On the level and in the context I had in mind (1st week of Dutch, small, simple examples without theoretical background, an audience of Turkish students (not language-nerds like us ;-) these examples would mainly serve to illustrate the place of the subject and conjugated verb _in Dutch_. I am _not _working on an elaborate contrastive grammar or something .

I am quite sure that I understood the use of -mI* (and the informative replies confirmed that), but that has never been my main concern.



> I wouldn't translate all the 3 sentences as "Is Hasan writing a letter?"


I think that's why other people and I used italics. These italics were just a shortcut to keep the most basic structure of a yes/no-question (in Dutch/English) and to indicate where the _stress _would be in both languages 
Is _Hasan_ (mI*) writing a letter?
Is Hasan _writing (mI_*) a letter?
Is Hasan writing a _letter (mI*_)?

Guys, thank you very much, all of you!

Groetjes,

Frank


----------



## ficen

Hi you,

My name is Fatma İçen. I'm from İzmir, Turkey. I've just seen your post accidentally. It had been written nearly a year ago though, but I'd like to write an answer to your question.

Hasan mektup yazıyor. = Hasan is writing a letter.

Hasan mektup mu yazıyor? = (What is Hasan doing?) Is Hasan writing a letter?

Mektubu Hasan mı yazıyor? = (Who's writing the letter?) Is Hasan writing the letter? (The stress is on the Subject)

Hasan mı mektup yazıyor? = (Really?) Is Hasan writing a letter? (The stress is on the word Hasan, the Subject.)

Hasan mektup yazıyor mu? = (Generally speaking) Does Hasan writes letters?

I think these explanations will be useful for you.


----------



## Brunoleon

OK ,though  it's very late may be ,I would write some more examples and explanation about question forms in Turkish.
First of all , there are 4 addings used to form a question depending on wovels of the main word
  : ''mı''  ''mi''  ''mu'' '' mü''
here are some examples :

gidiyor mu?  (is he/she going?)
gördün mü ? (have you seen ?)
bitirdin mi? (have you finished?)
bu bir oyun havası mı? (is this a belly-dance music?)
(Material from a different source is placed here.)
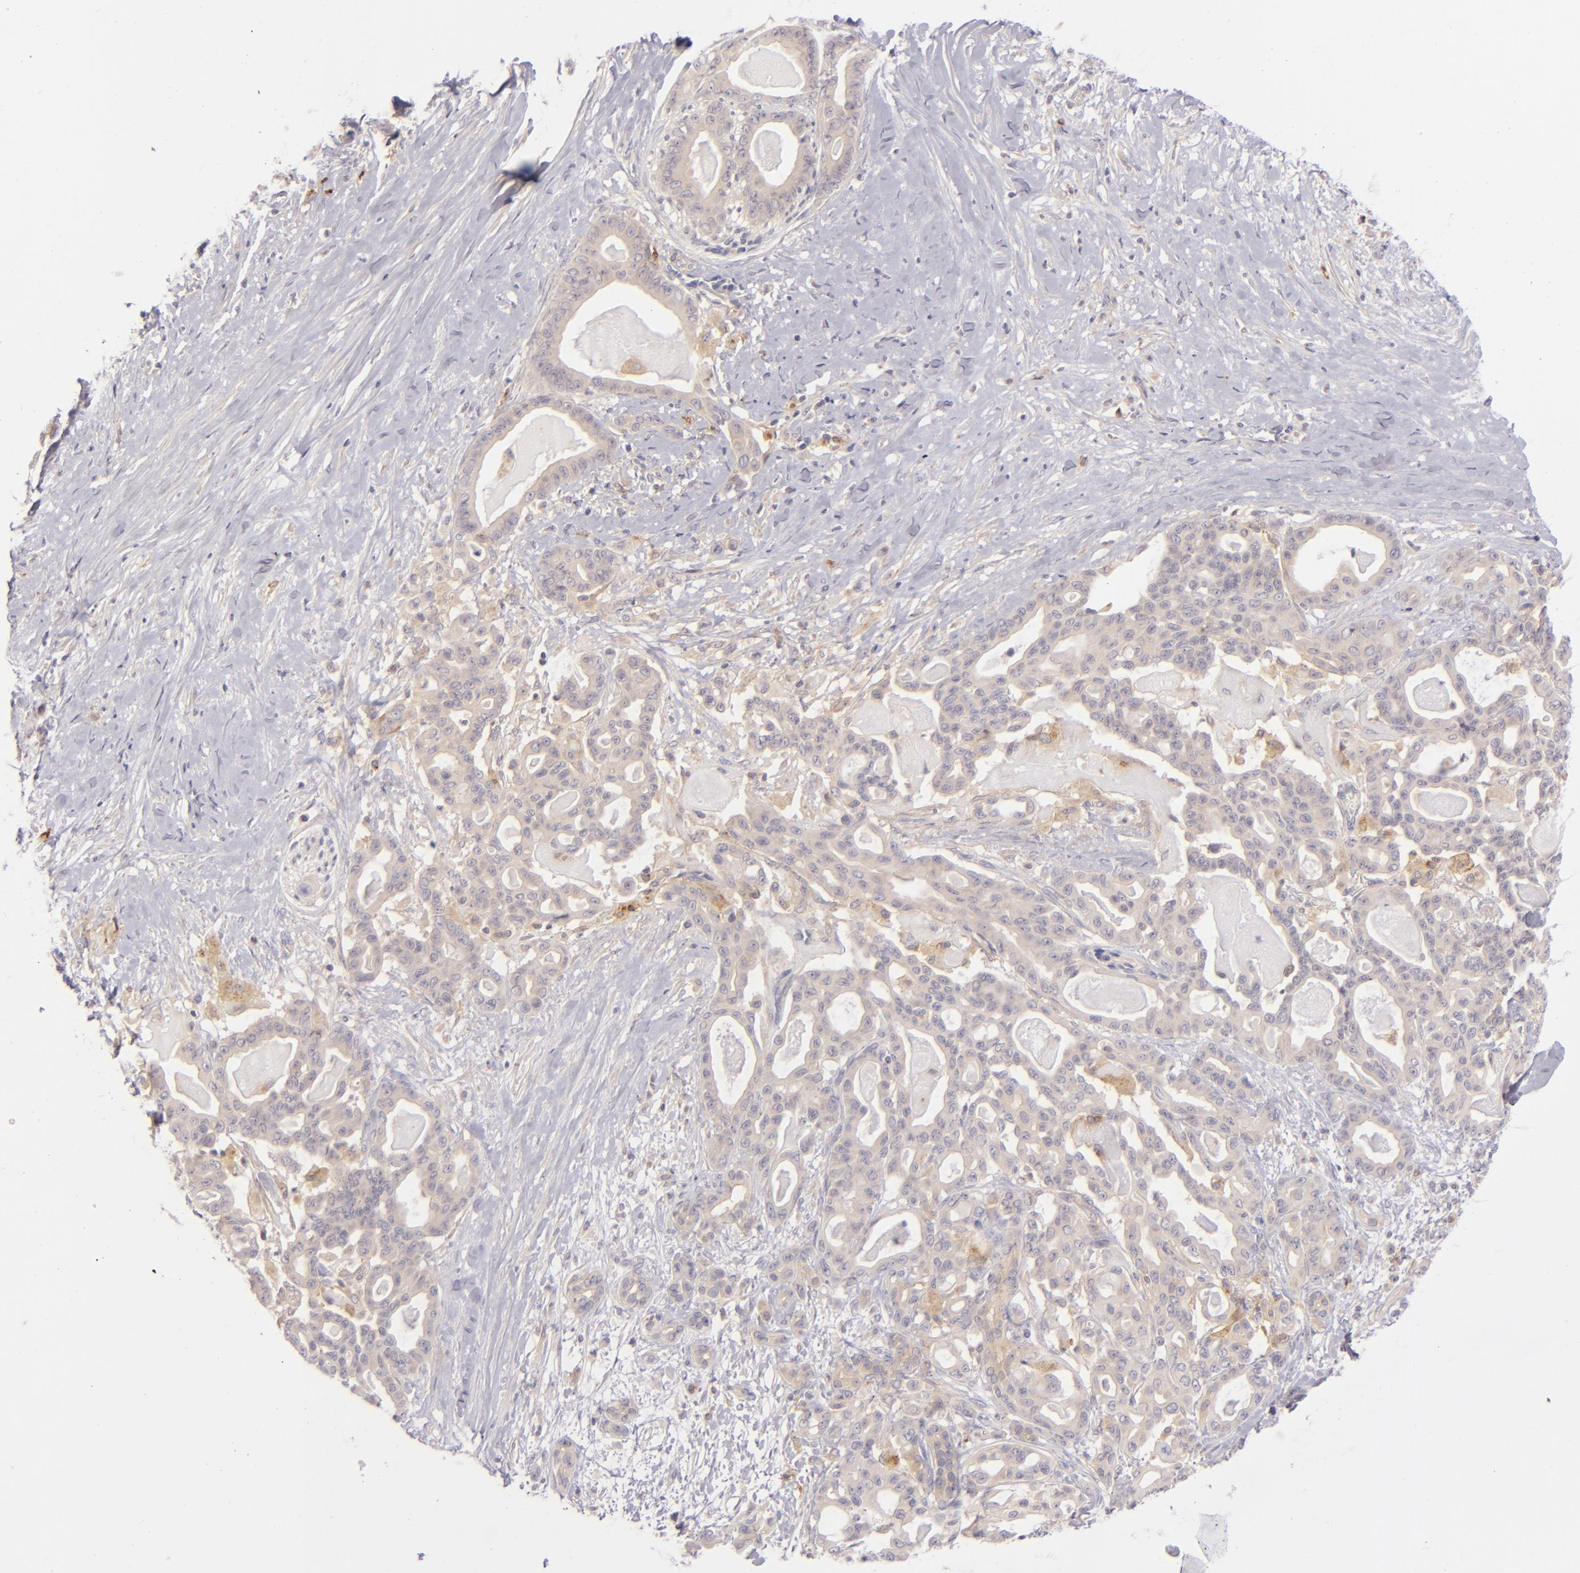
{"staining": {"intensity": "weak", "quantity": ">75%", "location": "cytoplasmic/membranous"}, "tissue": "pancreatic cancer", "cell_type": "Tumor cells", "image_type": "cancer", "snomed": [{"axis": "morphology", "description": "Adenocarcinoma, NOS"}, {"axis": "topography", "description": "Pancreas"}], "caption": "Tumor cells display weak cytoplasmic/membranous expression in about >75% of cells in pancreatic cancer (adenocarcinoma). The staining was performed using DAB (3,3'-diaminobenzidine) to visualize the protein expression in brown, while the nuclei were stained in blue with hematoxylin (Magnification: 20x).", "gene": "CD83", "patient": {"sex": "male", "age": 63}}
in Turkish spoken ,emphasis on some parts is very rare ,you can hear almost no  emphasis comparing it with some European languages  .the reason is very simple ; ''addings are so clear that you don't need to make any emphasis on question tags.
an other point about Turkish comparing it with English , in Turkish present continuos tense is used more than simple present tense ,in Turkish you can't use simple present tense instead of continuos tense.simple present in Turkish almost only used for , habits , periodic activities , abilities about talent.
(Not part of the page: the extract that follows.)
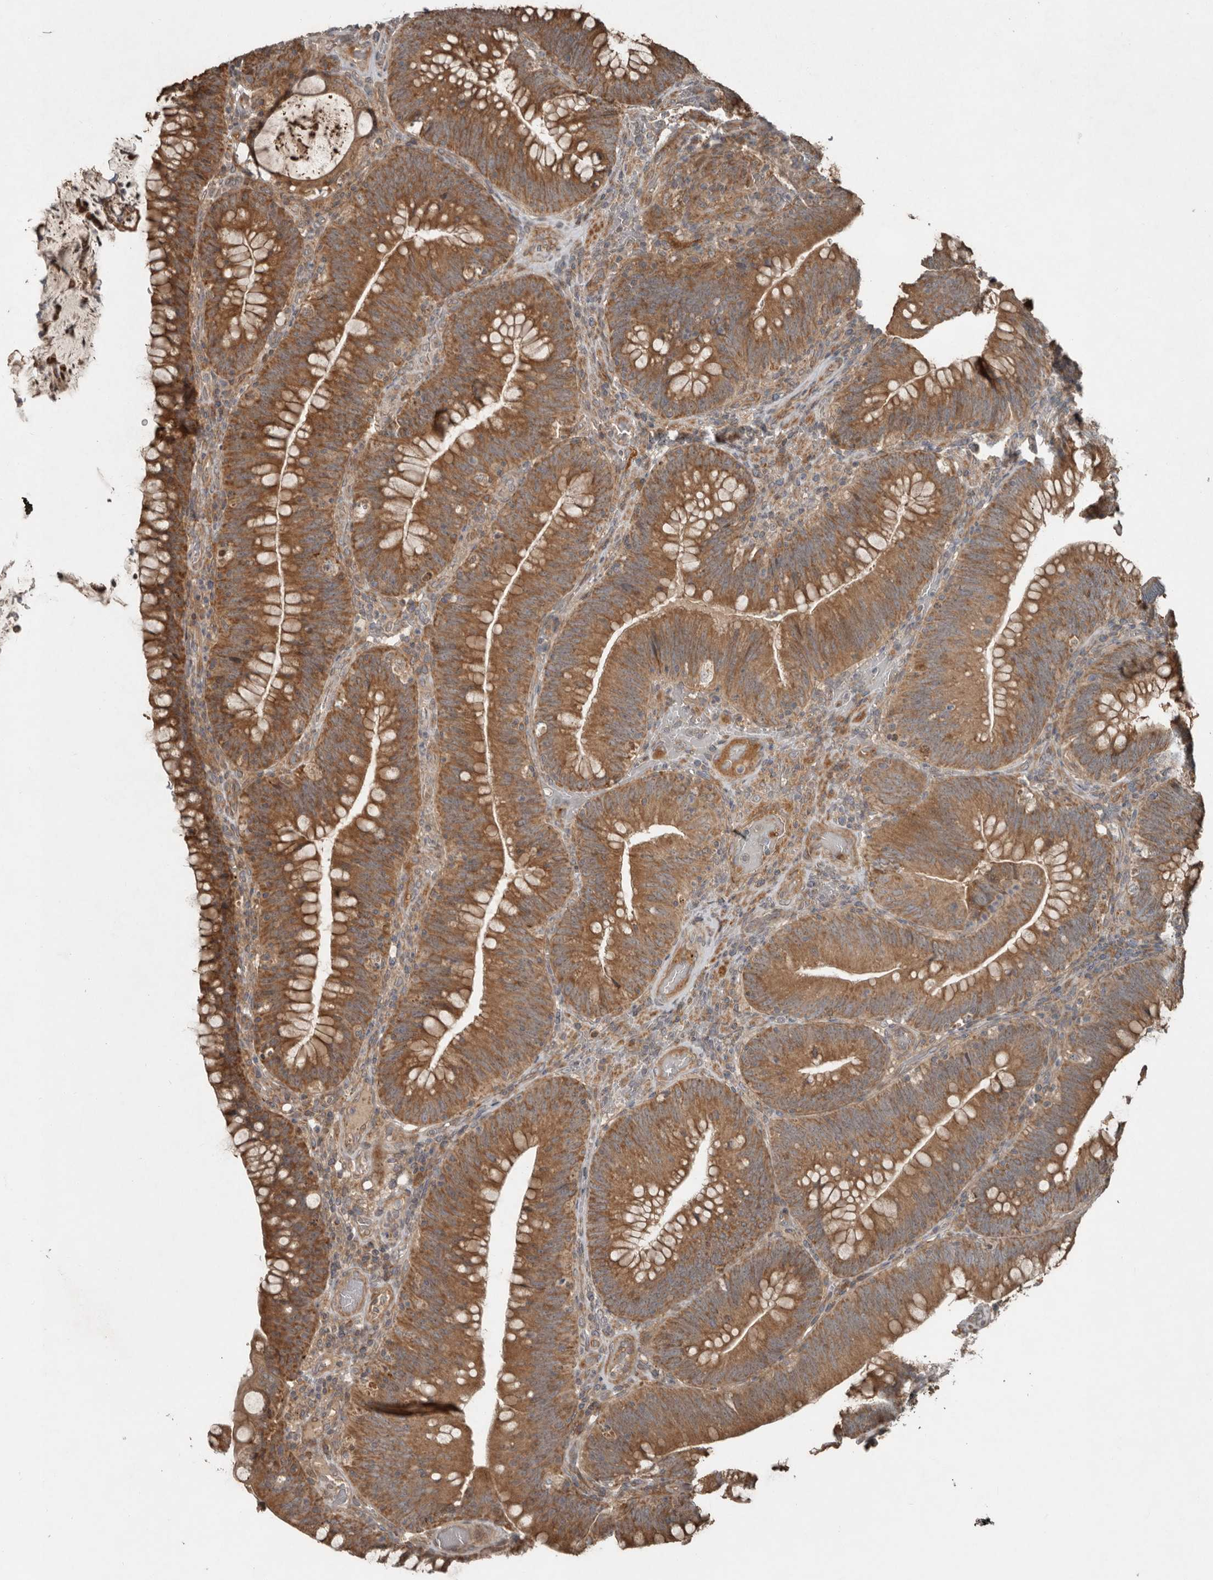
{"staining": {"intensity": "moderate", "quantity": ">75%", "location": "cytoplasmic/membranous"}, "tissue": "colorectal cancer", "cell_type": "Tumor cells", "image_type": "cancer", "snomed": [{"axis": "morphology", "description": "Normal tissue, NOS"}, {"axis": "topography", "description": "Colon"}], "caption": "Colorectal cancer stained for a protein displays moderate cytoplasmic/membranous positivity in tumor cells. (DAB (3,3'-diaminobenzidine) = brown stain, brightfield microscopy at high magnification).", "gene": "SLC6A7", "patient": {"sex": "female", "age": 82}}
Ahmet iyi piyano çalar.(Ahmet plays pianovery well.) (it is what he always does) but
Ahmet iyi piyano çalıyor.(Ahmet is playing piano very well)(now)in English ''Ahmet plays piano very well.''

an other point while asking a question it is possible to ask in two ways

Is Ahmet playing Piano well?  (Ahmet iyi piyano çalıyor mu?)
Does Ahmet play piano well? (Ahmet iyi piyano çalar mı?)
Both of these questions has a similar meaning indeed , though they were asked in two different tenses.

here are some more question examples for you ,those can help you to understand more ;

Ben mi sana söyledim? Did I tell you this ?   
Sana bunu söyleyen ben miyim?  Is it me who told you this?
Gelen Ahmet mi? (is it ahmet who comes here?)
As you see it is little bit complicated , in order to translate Turkish you need to learn and understand the grammer ,otherwise it would be very hard for you ,cause there are some rules and exceptions.


----------